A r ecent analysis has shown that the world’s capacity for storage is now 295 exabytes, which equates to 404 billion CDs. That’s a lot of stuff and with the internet it can make for a pretty huge pocket. The report doesn’t talk about just how much of the storage is filled with data, or how much is repeated (i.e. not unique), but even so there’s a lot of stuff out there and it’s still growing.
Archiving with full content indexing is how enterprises used to manage their data but this model needs updating. The way we work continues to evolve, and the corporate archive needs to embrace that change, not least if it is to remain defensible from a legal standpoint.

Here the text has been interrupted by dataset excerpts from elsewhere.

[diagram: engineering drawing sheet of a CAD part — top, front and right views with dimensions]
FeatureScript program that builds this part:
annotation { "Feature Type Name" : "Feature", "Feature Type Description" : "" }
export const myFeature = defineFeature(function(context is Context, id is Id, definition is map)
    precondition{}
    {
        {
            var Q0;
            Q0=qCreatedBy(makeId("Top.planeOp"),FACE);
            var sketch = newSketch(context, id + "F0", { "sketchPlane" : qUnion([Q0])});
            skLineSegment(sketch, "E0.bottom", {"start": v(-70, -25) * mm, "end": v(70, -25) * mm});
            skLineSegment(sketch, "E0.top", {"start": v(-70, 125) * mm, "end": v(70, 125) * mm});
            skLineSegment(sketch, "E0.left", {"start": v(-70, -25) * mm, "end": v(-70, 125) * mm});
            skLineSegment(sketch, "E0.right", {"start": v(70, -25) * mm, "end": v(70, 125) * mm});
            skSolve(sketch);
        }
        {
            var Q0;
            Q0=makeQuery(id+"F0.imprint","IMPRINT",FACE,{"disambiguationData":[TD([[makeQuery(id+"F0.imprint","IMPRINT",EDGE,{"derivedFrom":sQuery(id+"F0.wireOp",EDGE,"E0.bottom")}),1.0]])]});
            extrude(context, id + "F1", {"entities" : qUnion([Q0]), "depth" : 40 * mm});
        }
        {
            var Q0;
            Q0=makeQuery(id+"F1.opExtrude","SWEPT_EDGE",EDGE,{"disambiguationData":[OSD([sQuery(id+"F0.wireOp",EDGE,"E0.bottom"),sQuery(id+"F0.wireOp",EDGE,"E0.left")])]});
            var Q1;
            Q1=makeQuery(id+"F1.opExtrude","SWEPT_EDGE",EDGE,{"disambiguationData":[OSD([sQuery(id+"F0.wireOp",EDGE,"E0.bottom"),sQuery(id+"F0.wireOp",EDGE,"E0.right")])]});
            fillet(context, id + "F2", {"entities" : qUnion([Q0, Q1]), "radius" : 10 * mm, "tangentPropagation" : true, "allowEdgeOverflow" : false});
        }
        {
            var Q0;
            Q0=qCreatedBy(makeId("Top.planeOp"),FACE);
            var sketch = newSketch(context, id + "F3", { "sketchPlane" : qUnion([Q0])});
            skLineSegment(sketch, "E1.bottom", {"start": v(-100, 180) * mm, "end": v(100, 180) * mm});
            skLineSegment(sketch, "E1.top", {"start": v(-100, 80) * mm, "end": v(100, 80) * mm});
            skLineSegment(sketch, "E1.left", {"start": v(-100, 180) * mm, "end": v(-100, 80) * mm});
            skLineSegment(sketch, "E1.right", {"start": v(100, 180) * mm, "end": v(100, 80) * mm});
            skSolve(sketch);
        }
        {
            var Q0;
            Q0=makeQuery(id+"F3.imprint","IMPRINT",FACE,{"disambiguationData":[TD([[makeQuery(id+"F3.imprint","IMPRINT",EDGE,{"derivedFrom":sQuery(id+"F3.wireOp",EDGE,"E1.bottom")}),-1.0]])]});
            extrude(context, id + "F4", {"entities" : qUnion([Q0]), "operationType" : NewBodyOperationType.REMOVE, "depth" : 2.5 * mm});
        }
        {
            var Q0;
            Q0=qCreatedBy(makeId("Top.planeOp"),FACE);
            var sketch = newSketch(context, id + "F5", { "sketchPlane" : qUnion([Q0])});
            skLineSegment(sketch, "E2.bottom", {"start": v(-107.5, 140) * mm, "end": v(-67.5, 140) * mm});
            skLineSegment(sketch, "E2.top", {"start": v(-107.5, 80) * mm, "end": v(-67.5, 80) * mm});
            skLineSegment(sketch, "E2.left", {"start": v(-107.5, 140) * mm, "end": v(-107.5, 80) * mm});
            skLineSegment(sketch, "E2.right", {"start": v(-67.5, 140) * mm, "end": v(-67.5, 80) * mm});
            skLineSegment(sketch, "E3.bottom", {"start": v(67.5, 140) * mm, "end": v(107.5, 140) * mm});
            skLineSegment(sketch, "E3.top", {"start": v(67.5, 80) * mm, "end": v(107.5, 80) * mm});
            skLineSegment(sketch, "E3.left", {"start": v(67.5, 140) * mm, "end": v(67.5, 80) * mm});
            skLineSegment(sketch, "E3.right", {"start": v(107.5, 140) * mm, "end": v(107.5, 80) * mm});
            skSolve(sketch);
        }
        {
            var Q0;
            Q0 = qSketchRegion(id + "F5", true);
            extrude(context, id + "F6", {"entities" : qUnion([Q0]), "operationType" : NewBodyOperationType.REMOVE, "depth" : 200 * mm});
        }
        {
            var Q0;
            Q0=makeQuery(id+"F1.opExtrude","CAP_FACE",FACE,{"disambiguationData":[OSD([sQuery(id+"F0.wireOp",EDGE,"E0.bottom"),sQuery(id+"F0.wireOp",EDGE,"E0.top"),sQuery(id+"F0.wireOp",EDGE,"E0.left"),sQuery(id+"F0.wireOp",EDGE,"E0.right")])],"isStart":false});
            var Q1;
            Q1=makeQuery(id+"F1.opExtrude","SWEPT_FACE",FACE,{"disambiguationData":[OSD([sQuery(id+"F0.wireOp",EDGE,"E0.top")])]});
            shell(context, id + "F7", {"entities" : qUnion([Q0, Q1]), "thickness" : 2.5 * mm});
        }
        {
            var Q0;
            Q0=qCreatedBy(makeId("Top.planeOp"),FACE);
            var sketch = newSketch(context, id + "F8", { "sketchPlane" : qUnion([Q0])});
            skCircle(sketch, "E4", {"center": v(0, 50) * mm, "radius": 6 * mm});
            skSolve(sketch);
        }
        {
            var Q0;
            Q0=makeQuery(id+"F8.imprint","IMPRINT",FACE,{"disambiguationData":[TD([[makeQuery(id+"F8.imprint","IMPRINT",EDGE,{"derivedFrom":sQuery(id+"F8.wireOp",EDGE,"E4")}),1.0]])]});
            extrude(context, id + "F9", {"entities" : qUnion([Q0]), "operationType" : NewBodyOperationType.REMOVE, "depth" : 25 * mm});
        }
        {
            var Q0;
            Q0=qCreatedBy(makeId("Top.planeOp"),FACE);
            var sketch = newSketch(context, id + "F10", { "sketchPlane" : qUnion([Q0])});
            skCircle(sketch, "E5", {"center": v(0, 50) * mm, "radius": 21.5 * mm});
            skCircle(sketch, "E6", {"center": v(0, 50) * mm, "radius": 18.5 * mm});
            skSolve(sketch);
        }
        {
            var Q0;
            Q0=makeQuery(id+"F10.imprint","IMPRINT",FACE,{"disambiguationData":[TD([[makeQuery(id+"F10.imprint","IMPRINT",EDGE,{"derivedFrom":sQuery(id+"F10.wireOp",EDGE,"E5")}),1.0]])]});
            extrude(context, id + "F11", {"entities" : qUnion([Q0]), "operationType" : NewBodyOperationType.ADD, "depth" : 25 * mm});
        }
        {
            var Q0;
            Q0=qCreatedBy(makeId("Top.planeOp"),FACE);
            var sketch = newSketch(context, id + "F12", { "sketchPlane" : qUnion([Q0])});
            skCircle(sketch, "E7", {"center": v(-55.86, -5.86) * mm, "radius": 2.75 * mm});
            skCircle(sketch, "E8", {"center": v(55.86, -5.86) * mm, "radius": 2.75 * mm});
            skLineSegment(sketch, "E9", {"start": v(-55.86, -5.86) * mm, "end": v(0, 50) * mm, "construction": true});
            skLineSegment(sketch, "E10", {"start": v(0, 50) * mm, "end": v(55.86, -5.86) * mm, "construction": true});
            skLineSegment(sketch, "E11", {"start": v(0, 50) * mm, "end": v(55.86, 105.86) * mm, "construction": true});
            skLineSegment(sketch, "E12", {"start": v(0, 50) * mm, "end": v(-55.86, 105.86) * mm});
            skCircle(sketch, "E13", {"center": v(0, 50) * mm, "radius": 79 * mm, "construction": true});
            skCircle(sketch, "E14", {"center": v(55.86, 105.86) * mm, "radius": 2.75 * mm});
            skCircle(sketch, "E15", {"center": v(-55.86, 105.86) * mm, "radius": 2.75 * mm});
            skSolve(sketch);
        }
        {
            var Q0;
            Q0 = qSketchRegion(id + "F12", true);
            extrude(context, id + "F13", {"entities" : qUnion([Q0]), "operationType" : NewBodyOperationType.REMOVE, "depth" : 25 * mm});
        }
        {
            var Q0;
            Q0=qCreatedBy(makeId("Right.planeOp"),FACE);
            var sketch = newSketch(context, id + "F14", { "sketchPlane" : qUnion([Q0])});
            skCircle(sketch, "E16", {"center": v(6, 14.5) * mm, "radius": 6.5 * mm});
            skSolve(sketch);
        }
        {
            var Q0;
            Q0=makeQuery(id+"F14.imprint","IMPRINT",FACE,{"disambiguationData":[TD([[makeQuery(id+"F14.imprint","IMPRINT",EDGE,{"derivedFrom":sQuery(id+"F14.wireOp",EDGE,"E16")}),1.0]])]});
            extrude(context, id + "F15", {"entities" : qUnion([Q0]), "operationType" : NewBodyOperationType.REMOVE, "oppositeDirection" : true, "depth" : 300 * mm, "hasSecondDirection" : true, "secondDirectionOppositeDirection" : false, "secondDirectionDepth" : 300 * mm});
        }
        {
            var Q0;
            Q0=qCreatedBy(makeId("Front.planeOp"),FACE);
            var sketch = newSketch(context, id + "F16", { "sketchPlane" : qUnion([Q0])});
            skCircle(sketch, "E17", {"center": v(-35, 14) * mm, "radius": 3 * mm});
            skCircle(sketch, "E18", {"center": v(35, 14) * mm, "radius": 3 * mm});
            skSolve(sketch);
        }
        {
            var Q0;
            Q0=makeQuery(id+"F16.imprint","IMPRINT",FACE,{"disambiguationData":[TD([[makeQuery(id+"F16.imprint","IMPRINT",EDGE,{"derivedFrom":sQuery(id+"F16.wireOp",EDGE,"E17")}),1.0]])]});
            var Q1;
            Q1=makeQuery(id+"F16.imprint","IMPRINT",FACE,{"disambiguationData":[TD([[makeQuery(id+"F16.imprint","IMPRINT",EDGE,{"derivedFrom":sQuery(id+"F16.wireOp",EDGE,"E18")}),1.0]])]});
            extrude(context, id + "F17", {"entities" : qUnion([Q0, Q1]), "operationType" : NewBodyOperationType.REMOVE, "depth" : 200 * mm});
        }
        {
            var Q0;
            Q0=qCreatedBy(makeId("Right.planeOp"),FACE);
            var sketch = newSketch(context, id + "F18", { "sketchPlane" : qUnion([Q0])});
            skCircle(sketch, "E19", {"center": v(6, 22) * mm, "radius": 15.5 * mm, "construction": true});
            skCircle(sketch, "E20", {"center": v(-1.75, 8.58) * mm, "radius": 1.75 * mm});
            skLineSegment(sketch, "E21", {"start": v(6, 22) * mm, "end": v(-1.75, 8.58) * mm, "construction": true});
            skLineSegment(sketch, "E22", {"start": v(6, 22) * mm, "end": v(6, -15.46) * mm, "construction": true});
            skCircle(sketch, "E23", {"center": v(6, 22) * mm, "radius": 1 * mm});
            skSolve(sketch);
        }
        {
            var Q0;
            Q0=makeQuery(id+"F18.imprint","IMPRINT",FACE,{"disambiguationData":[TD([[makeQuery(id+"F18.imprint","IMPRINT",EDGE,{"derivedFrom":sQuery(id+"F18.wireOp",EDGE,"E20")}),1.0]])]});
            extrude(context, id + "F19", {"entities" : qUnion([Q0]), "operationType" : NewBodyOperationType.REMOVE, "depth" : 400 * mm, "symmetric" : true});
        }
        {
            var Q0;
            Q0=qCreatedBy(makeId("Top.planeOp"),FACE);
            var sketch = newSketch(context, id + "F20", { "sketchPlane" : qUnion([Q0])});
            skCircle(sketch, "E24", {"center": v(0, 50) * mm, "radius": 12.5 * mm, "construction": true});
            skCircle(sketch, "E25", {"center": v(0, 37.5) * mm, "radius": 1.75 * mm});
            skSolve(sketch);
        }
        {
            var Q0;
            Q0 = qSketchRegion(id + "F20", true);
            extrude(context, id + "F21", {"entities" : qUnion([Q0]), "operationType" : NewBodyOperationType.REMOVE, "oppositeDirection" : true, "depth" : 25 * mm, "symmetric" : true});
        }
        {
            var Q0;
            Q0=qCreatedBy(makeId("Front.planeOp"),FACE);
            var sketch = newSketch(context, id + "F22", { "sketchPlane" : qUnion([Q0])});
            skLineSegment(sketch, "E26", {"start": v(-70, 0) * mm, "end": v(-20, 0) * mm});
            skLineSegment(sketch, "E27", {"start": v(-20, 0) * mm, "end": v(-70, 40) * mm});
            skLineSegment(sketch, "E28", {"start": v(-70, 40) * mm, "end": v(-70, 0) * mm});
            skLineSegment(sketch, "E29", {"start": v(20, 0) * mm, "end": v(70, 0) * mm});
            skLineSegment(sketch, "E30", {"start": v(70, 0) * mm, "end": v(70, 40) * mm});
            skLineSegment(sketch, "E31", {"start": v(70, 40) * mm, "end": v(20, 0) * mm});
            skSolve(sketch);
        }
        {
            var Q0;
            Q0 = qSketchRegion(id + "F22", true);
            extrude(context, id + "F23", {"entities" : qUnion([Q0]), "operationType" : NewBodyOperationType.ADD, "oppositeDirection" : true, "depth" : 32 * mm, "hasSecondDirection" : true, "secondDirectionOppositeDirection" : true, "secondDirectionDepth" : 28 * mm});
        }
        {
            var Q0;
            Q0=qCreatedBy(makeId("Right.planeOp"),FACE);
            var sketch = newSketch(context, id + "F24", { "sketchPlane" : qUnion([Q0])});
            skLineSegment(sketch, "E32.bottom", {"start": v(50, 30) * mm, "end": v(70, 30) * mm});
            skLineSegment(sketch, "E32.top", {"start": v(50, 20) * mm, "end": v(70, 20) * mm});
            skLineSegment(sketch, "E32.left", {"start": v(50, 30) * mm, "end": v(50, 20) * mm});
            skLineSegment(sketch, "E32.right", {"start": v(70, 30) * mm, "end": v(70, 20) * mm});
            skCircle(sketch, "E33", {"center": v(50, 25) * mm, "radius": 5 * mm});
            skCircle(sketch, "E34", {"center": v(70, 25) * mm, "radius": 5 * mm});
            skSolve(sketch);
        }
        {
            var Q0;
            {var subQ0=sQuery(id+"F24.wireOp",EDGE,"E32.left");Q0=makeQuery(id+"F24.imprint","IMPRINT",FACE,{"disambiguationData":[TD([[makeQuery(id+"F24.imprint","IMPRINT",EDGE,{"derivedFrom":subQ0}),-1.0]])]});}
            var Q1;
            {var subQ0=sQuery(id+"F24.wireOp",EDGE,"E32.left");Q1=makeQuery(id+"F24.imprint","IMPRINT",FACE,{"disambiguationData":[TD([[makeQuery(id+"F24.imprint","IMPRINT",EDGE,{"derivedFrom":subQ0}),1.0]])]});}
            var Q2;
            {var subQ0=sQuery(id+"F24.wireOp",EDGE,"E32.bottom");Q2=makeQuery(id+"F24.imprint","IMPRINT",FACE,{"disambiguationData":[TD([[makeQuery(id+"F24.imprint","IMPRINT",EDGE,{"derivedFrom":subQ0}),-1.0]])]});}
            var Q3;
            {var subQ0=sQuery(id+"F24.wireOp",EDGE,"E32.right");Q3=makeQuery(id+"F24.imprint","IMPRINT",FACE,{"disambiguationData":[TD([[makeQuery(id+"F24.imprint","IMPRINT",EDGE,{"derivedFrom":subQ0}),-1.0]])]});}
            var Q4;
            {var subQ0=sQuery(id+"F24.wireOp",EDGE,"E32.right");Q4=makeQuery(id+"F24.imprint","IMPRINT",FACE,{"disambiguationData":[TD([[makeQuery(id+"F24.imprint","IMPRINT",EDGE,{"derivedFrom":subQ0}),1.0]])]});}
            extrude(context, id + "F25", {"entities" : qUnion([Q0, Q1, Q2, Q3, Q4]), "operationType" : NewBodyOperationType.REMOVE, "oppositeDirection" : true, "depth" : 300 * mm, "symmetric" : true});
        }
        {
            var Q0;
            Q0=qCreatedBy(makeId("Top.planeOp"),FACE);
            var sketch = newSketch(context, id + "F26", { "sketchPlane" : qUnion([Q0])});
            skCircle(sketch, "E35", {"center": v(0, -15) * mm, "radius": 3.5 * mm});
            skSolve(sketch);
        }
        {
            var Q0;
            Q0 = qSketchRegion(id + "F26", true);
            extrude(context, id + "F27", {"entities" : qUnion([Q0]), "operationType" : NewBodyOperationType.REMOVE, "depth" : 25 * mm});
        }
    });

This change won’t be without challenges and will blur the line even more between work and home data. The consumerisation of IT (bring your own PC, smart phone, tablet to work) not to mention the host of social networking sites mean that corporate policies need to change to protect the privacy of the individual and the corporation, and quickly.
Access controls need to be updated to become more intelligent, driven by the data and the context in which the request is being made, not just by the individual making the request for access.
In 2002, the amount of data stored digitally surpassed the amount stored in analogue form, and by 2007 almost 95 percent of all data that was stored digitally. That growth is not slowing. The issues, particularly around security and integrity, will worsen without some serious rethinking of how we are going to survive the digital onslaught in the future.